● **Task list**
1. Answer these questions using the documentation page for the energy module below.
(a) What is the base of the Entry class?
(b) In what units does predict give forces?
(c) What shape do the reference energies in Entry have?
2. List every function named under "Functions:" on the energy module documentation page below.

● **Passage**
======

Skip to content

energy #

Train against relative energies and forces.

Classes:

  • Entry

    Represents a set of reference energies and forces.

Functions:

  • create_dataset

    Create a dataset from a list of existing entries.

  • create_dataset_from_generator

    Create a dataset from a generator function, avoiding loading all entries into

  • extract_smiles

    Return a list of unique SMILES strings in the dataset.

  • predict

    Predict the relative energies [kcal/mol] and forces [kcal/mol/Å] of a dataset.

Entry #

Bases: TypedDict

Represents a set of reference energies and forces.

Attributes:

  • smiles (str) –

    The indexed SMILES description of the molecule the energies and forces were

  • coords (Tensor) –

    The coordinates [Å] the energies and forces were evaluated at with

  • energy (Tensor) –

    The reference energies [kcal/mol] with shape=(n_confs,).

======

● **Data supplied**
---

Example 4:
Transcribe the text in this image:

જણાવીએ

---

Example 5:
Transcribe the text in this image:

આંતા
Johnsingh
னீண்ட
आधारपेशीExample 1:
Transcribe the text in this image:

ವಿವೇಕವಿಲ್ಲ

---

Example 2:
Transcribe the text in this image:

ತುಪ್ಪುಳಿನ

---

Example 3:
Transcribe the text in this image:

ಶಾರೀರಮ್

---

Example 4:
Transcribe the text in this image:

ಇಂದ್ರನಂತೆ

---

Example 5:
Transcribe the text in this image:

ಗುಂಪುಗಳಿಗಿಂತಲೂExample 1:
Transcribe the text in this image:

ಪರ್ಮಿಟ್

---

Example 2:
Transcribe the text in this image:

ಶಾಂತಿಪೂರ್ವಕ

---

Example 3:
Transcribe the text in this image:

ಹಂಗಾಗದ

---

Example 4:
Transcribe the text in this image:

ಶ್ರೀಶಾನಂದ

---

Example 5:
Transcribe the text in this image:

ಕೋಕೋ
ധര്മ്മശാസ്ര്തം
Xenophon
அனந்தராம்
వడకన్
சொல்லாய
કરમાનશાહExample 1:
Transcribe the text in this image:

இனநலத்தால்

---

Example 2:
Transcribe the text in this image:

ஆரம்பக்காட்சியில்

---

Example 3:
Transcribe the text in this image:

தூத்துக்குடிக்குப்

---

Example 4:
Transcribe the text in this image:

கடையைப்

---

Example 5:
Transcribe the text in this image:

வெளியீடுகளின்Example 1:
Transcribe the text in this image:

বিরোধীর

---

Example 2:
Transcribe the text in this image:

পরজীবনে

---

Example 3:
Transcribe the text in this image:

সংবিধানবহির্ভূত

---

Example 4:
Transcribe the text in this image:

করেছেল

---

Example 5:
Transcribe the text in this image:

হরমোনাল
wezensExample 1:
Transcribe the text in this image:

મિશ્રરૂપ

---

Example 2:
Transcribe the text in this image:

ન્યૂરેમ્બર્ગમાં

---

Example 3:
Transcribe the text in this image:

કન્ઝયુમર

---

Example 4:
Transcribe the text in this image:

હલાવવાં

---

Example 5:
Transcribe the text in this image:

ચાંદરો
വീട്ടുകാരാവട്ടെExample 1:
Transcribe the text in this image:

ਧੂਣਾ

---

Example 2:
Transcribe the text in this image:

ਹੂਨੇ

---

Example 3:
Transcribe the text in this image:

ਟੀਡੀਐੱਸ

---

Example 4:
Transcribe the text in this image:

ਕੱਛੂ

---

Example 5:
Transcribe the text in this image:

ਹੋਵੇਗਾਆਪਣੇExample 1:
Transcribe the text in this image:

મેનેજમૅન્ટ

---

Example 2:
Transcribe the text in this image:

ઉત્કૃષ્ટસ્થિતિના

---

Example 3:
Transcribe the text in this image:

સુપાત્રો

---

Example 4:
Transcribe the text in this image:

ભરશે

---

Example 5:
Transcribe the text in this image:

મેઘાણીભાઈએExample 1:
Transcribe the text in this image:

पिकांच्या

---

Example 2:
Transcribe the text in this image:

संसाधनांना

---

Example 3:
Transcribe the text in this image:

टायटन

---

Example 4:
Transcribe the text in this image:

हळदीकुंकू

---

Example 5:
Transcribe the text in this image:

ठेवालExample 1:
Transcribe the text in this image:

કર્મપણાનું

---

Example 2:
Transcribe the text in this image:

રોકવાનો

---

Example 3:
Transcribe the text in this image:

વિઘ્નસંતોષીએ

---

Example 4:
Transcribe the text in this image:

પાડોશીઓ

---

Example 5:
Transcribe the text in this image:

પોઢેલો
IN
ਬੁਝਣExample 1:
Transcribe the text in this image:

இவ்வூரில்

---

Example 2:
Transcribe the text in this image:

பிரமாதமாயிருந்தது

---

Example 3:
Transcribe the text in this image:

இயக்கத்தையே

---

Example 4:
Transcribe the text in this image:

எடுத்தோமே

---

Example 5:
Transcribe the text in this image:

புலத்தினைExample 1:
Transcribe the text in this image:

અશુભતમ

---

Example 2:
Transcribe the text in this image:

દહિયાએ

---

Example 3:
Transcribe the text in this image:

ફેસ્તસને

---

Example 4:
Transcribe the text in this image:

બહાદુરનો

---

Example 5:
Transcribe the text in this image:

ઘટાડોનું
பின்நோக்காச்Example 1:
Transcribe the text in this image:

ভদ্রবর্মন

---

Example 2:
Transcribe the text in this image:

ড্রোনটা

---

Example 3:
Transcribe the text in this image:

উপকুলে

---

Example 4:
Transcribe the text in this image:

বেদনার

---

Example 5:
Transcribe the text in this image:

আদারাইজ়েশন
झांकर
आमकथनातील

======

● **Solutions per task**
1.
(a) TypedDict
(b) kcal/mol/Å
(c) shape=(n_confs,)

2.
- create_dataset
- create_dataset_from_generator
- extract_smiles
- predict